2020 ESA Annual Meeting (August 3 - 6)

COS 50 Abstract - Global patterns of tropical forest fragmentation

Franziska Taubert1, Rico Fischer1, Michael Müller2, Thorsten Wiegand3 and Andreas Huth1, (1)Dep. of Ecological Modelling, Helmholtz Center for Environmental Research – UFZ, Leipzig, Germany, (2)Ecological Modelling, Helmholtz Centre for Environmental Research - UFZ, Leipzig, Germany, (3)Ecological Modelling, Helmholtz Center for Environmental Research - UFZ, Leipzig, Germany
Background/Question/Methods

Globally, the fragmentation of forests, which is the decay of large forest areas into smaller, isolated forest islands, is constantly progressing with numerous negative effects like the loss of biodiversity as well as increased carbon degradation and emissions to the atmosphere.

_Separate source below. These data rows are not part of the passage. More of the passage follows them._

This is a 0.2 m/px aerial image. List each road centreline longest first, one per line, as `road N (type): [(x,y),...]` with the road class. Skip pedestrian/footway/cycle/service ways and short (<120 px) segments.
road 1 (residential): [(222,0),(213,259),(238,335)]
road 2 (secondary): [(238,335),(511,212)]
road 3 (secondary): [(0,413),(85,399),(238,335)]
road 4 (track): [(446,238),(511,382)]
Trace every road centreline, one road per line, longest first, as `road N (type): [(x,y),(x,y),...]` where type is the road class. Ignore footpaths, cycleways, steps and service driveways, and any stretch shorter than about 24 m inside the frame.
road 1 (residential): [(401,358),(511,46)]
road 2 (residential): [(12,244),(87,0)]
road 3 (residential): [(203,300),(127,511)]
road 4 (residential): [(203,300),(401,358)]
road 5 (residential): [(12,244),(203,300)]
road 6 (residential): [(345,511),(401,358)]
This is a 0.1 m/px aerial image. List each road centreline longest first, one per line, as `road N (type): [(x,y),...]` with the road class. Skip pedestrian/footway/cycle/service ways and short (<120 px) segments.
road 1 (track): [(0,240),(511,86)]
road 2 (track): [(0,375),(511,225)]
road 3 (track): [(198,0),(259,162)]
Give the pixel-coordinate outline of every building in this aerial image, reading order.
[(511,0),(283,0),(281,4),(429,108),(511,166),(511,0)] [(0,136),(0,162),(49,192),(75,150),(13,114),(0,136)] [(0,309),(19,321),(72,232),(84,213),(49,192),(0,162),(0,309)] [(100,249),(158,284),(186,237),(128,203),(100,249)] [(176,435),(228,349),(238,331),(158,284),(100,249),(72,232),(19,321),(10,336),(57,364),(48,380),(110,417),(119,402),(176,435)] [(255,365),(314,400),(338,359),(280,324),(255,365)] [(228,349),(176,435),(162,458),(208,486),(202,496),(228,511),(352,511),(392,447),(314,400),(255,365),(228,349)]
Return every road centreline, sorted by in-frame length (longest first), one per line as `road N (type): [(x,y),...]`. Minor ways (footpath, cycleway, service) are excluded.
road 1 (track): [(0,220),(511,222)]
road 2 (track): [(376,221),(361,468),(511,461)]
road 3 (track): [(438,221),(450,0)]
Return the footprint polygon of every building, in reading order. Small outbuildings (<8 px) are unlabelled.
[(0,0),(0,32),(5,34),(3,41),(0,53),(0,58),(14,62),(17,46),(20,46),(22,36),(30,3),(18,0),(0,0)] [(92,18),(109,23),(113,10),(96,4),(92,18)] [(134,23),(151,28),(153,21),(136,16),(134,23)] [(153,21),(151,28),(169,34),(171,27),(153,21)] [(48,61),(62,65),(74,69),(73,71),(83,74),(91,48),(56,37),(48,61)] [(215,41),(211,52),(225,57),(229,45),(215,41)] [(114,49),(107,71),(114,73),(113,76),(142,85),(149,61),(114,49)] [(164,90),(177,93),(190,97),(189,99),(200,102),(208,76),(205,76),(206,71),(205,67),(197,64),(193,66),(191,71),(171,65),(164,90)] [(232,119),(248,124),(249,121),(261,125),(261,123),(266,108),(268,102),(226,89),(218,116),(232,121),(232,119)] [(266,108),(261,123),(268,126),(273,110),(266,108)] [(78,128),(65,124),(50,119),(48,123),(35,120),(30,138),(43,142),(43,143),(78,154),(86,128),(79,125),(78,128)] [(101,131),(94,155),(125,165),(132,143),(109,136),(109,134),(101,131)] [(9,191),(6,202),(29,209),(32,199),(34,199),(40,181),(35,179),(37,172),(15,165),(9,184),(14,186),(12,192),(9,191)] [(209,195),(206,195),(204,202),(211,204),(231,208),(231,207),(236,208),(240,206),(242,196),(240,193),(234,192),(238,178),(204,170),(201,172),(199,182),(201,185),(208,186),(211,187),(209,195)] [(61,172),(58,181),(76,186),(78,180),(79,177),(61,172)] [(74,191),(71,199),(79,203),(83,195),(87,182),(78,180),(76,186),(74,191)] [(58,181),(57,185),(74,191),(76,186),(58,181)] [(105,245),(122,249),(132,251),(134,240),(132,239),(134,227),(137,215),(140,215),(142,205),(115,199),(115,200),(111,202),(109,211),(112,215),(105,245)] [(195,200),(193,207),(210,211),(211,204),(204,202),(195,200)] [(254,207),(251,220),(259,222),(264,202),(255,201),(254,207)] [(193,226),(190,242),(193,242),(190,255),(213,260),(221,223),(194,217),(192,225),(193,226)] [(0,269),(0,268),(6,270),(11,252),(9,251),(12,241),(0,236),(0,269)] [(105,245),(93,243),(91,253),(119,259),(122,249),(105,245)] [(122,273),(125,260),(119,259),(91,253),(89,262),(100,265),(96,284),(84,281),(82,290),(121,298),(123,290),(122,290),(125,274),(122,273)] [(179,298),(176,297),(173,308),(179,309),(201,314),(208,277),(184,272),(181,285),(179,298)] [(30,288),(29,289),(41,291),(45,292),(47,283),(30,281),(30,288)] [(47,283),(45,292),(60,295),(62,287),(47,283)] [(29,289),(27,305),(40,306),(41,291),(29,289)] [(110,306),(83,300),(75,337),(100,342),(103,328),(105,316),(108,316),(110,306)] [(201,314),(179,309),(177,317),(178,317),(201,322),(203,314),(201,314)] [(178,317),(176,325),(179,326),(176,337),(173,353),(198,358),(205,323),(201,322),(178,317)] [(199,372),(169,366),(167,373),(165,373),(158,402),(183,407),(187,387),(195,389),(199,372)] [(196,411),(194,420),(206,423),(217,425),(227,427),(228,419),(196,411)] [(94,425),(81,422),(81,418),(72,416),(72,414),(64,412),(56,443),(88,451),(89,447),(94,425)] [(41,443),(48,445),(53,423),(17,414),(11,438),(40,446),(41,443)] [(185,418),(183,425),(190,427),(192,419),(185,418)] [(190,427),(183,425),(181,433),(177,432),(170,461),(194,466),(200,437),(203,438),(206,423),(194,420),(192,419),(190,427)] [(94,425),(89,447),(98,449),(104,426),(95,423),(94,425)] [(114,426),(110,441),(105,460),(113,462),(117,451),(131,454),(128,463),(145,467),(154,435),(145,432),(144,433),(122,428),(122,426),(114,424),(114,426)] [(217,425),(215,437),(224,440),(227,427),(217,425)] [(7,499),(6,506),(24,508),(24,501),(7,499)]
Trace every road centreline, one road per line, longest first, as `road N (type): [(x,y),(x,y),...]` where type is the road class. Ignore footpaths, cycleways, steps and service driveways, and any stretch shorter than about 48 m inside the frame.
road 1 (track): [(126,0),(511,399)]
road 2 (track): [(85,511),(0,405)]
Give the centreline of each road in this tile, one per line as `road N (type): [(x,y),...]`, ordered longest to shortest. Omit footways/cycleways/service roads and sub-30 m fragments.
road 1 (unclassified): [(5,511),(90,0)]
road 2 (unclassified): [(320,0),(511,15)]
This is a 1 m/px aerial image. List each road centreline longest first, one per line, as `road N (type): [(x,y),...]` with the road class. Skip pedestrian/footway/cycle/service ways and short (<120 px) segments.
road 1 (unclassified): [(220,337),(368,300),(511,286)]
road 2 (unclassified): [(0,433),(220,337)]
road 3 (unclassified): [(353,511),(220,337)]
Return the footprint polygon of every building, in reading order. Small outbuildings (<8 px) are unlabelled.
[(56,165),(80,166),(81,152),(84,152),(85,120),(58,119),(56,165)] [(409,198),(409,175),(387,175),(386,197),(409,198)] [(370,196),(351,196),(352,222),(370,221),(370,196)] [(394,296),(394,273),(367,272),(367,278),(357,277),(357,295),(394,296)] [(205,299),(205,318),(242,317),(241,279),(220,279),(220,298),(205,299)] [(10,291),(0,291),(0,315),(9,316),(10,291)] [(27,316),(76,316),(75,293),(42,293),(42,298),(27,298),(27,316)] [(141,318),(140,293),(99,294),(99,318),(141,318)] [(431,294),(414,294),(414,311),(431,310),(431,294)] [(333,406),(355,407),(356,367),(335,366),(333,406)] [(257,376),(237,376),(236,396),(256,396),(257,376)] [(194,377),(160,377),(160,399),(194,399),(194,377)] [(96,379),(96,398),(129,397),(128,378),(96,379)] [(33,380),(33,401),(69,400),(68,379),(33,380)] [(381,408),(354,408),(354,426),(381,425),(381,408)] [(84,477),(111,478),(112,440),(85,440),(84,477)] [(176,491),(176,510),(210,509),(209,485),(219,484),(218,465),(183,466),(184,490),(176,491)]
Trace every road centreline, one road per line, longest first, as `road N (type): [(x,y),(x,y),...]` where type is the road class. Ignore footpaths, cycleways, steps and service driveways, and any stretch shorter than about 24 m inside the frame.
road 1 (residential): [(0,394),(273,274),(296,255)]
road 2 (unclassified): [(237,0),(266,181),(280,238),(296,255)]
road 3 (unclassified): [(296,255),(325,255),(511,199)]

Estimating the current state of global forest fragmentation is necessary to understand and project how forest fragmentation will develop in the future. Remote sensing allows for the quantification of global deforestation with high spatial resolution and enabled us to achieve substantial advances in the analysis of the continental-wide fragmentation of tropical forests. Based on high-resolution maps of forest cover, we calculated the number and size of connected forest fragments in three continents across the tropical belt. To understand the observed fragmentation structures and to project future developments of forest fragmentation, we developed a dynamic fragmentation model which is simulated and analyzed for each tropical region per continent under different future deforestation scenarios.

Results/Conclusions

We identified roughly 130 million forest fragments in three continents that show surprisingly similar power law size and perimeter distributions as well as fractal dimensions. Power law distributions have been observed in many natural phenomena like wild fires and earth quakes. Here, the principles of percolation theory provide one explanation for the observed patterns and suggest that forest fragmentation is close to the critical point of percolation. Our dynamic fragmentation model supports this hypothesis and reveals that the observed patterns do not only emerge from random deforestation (as described by percolation theory) but also from a wide range of deforestation and forest recovery regimes. Predictions of our model outline that additional forest loss will strongly increase the total number of forest fragments (maximum by factor 33 over 50 years while fragment sizes decrease) – a consequence that can be only partly mitigated by reforestation and forest protection.